相应的, 引理3.4 (ⅱ)成立.由Arezela-Ascoli定理和$f^{[n]}$直接可得引理3.4 (ⅲ).因此由引理3.4可知$\mathop {\lim \sup }\limits_{n \to \infty } {{\mathscr {C}}^{[n]}}$包括一个无界连通分支$\mathscr{C}$满足$(\infty, 0)\in \mathscr{C}$并且$(\frac{\lambda_{1}}{rf_{0}}, 0)\in \mathscr{C}$.

定理4.3    令(H1)-(H4) 和(H7) 成立.假设$r\in(0, +\infty)$.则问题(1.1) 至少有一个正解.

证    定义

${f^{[n]}}(s): = \left\{ {\begin{array}{*{20}{l}} {f(s),}&{s \in [ - \infty , - \frac{2}{n}] \cup [\frac{2}{n},\infty ],}\\ { - \left[ {f( - \frac{2}{n}) + \frac{1}{{{n^2}}}} \right](ns + 2) + f( - \frac{2}{n}),}&{s \in ( - \frac{2}{n}, - \frac{1}{n}),}\\ {\left[ {f(\frac{2}{n}) - \frac{1}{{{n^2}}}} \right](ns - 2) + f(\frac{2}{n}),}&{s \in (\frac{1}{n},\frac{2}{n}),}\\ {\frac{1}{n}s,}&{s \in \left[ { - \frac{1}{n},\frac{1}{n}} \right].} \end{array}} \right.$

考虑问题

$\left\{ \begin{array}{l} {x^{(n)}}(t) + \lambda ra(t){f^{[n]}}(x) = 0,0 ＜ t ＜ 1,\\ x(0) = \int_0^1 {x(t)d\alpha (t)} ,{\mkern 1mu} {\mkern 1mu} x'(0) = \cdots = {x^{(n - 2)}}(0) = 0,{\mkern 1mu} {\mkern 1mu} x(1) = \int_0^1 {x(t)d\beta (t)} . \end{array} \right.$

(4.6)

显然, 可得

$\mathop {\lim }\limits_{n \to + \infty } {f^{[n]}}(s) = f(s),{({f^{[n]}})_0} = \frac{1}{n},{({f^{[n]}})_\infty } = {f_\infty } = \infty .$

相似于定理4.2的证明方法, 由引理4.1可知, 问题(4.6) 存在从$(\frac{n\lambda_{1}}{r}, 0)$发出的一个解的无界连通分支$\mathscr{C}^{[n]}$, 满足$\mathscr{C}^{[n]}\subset([0, \infty)\times E)$, 并且$\mathscr{C}^{[n]}$在$[0, \infty)\times P$中连接$(\frac{n\lambda_{1}}{r}, 0)$到$(0, \infty)$.

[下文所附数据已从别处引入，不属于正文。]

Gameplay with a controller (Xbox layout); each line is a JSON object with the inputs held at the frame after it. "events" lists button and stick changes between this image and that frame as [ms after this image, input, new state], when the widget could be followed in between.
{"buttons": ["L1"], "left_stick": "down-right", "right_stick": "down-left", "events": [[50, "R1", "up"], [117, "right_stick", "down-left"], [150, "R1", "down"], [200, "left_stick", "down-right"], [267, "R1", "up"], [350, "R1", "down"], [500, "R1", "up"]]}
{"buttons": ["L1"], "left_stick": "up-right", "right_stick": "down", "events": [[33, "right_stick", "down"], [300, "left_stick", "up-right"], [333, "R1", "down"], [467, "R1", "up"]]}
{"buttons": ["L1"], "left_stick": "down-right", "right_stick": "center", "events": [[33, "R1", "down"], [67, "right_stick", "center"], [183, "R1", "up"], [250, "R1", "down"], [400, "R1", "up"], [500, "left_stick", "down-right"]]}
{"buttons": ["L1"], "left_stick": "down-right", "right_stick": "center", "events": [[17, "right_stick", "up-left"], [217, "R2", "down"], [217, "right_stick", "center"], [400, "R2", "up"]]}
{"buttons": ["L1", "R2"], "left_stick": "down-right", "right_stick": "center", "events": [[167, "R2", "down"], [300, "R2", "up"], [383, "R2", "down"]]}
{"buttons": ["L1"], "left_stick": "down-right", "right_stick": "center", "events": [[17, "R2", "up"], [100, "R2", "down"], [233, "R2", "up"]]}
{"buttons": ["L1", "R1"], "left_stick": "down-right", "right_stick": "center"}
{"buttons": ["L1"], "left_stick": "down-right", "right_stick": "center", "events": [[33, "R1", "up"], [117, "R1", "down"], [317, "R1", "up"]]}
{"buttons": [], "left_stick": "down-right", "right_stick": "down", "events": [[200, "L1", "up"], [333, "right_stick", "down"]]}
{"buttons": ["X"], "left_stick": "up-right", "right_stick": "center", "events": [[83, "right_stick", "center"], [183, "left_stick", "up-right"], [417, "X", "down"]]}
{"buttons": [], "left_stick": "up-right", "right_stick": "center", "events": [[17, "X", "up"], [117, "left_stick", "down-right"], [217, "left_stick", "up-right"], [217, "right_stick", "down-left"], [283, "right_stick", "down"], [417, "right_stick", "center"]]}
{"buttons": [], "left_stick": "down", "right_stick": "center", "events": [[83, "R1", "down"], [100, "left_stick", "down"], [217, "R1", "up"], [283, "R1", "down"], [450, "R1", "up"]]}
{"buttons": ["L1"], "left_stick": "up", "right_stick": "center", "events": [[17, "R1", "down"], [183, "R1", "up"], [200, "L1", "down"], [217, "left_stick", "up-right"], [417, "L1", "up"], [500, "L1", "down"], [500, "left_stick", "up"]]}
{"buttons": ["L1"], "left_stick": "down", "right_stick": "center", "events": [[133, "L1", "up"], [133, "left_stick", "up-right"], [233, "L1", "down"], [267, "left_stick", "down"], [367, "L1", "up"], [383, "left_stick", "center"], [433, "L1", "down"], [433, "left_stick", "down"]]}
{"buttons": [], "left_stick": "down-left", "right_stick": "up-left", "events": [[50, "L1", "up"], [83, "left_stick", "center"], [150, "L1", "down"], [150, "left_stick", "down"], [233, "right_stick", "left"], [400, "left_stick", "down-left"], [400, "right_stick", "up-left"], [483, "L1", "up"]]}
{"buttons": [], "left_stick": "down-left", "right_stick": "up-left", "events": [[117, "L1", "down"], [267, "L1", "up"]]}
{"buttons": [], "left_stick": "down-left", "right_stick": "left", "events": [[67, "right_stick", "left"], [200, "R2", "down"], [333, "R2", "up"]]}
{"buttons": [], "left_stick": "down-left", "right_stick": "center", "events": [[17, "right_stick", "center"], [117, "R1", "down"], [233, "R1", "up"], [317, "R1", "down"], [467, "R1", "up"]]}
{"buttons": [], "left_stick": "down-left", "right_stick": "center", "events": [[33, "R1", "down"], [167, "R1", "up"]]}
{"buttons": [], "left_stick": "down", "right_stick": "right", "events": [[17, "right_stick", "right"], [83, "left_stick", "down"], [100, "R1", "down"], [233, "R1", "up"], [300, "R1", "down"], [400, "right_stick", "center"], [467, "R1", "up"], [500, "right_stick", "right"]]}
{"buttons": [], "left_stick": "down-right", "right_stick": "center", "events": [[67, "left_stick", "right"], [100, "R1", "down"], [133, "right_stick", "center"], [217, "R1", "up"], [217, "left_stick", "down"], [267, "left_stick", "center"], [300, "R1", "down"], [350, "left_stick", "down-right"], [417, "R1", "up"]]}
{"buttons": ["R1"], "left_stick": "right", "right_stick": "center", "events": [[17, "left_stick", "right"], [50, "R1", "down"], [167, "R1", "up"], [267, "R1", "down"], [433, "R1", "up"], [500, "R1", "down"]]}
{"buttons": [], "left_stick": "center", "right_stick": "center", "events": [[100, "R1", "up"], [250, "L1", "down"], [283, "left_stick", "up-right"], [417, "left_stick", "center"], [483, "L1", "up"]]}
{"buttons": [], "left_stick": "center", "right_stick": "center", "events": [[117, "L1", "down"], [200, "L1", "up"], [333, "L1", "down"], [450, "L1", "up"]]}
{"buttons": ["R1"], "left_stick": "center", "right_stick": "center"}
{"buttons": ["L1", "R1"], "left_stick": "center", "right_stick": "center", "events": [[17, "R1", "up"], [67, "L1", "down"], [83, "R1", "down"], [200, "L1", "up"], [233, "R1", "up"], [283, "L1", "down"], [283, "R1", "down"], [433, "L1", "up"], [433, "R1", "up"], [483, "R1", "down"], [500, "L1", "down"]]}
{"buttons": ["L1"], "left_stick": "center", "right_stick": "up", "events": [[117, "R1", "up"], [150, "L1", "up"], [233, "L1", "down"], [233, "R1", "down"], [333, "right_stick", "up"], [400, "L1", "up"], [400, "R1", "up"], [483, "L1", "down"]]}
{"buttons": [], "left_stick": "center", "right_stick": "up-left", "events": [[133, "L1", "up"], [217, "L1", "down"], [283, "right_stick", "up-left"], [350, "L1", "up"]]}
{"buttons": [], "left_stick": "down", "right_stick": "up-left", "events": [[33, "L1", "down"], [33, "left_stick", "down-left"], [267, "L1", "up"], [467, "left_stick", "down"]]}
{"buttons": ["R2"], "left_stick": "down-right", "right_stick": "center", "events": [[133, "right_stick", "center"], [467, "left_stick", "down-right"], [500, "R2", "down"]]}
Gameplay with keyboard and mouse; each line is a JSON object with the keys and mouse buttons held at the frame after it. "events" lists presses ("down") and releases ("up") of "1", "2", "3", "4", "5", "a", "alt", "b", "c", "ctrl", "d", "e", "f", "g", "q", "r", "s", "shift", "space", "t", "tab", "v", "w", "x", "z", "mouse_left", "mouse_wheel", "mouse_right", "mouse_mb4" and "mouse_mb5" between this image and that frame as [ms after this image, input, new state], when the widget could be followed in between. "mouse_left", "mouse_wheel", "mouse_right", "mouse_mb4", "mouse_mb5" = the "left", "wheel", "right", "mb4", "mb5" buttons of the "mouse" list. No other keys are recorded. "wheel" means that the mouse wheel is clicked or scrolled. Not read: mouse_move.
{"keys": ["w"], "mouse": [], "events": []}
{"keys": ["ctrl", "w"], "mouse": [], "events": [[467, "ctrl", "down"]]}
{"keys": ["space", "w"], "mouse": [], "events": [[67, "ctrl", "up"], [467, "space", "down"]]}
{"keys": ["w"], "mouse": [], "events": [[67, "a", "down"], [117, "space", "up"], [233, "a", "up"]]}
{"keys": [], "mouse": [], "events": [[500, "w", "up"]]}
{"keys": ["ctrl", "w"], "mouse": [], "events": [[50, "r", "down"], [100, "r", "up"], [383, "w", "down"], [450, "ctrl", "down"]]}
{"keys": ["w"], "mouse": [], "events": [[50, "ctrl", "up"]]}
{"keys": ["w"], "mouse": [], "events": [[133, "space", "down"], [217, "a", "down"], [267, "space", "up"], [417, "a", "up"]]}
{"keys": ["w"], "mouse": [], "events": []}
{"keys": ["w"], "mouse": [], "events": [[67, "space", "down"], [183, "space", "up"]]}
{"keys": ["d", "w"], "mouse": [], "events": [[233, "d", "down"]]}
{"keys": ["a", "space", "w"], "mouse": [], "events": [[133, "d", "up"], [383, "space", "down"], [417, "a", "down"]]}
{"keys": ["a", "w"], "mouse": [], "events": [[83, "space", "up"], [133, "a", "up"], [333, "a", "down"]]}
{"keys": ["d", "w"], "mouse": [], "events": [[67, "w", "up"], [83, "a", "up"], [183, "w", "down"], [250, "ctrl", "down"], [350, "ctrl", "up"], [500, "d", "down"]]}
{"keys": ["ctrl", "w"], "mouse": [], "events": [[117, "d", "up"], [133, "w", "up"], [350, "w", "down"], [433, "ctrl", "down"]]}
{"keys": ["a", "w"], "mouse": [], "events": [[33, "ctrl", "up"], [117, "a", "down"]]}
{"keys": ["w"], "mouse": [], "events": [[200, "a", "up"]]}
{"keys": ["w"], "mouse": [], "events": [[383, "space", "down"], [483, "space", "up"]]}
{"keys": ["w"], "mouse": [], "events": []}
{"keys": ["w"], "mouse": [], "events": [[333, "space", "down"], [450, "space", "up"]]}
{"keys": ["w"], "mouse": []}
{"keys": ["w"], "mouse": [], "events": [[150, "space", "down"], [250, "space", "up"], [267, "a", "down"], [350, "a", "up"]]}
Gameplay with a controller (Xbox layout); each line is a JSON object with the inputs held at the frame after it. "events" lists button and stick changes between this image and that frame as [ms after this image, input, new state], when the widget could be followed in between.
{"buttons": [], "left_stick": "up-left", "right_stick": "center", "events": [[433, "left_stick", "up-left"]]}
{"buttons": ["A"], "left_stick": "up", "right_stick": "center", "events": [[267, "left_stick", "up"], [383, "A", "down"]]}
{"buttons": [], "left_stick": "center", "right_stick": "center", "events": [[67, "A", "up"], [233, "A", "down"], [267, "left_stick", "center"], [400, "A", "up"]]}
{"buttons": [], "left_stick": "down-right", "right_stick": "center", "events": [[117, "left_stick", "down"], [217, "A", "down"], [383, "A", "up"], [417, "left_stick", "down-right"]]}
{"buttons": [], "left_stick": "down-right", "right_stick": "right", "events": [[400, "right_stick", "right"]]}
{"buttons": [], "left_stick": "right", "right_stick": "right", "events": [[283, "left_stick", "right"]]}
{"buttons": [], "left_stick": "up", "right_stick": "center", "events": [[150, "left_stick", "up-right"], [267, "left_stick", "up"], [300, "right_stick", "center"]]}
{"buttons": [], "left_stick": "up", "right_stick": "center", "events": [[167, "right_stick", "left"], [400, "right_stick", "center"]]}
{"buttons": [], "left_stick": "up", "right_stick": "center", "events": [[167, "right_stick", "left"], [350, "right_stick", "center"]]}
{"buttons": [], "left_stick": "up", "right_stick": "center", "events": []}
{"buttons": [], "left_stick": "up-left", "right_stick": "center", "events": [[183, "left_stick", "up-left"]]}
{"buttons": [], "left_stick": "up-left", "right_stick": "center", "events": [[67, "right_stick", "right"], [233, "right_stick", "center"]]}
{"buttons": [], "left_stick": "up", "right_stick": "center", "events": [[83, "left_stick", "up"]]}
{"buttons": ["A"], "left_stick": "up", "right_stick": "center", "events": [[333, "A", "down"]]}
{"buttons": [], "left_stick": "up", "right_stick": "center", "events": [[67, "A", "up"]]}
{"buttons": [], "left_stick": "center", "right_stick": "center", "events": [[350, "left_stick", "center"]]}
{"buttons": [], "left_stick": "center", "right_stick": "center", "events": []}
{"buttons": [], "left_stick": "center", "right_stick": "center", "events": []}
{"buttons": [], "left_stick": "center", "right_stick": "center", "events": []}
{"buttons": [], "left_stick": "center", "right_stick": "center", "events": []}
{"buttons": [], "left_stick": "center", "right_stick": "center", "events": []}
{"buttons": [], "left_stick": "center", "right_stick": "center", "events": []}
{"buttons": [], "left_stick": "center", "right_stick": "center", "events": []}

令$z_{n}=(\frac{n\lambda_{1}}{r}, 0)$且$z^{\ast}=(\infty, 0), $则$z_{n}\rightarrow z^{\ast}.$因此引理3.4 (ⅰ)满足且$z^{\ast}=(\infty, 0).$显然

$\begin{equation} r_{n}=\sup\left\{\lambda+\|x\||(\lambda, x)\in \mathscr{C}^{[n]}\right\}=\infty. \end{equation}$

相应的, 引理3.4 (ⅱ)成立.由Arezela-Ascoli定理和$f^{[n]}$直接可得引理3.4 (ⅲ).因此由引理3.4可知$\limsup\limits_{n\rightarrow\infty}\mathscr{C}^{[n]}$包括一个无界连通分支$\mathscr{C}$满足$(\infty, 0)\in \mathscr{C}$并且$(0, \infty)\in \mathscr{C}$.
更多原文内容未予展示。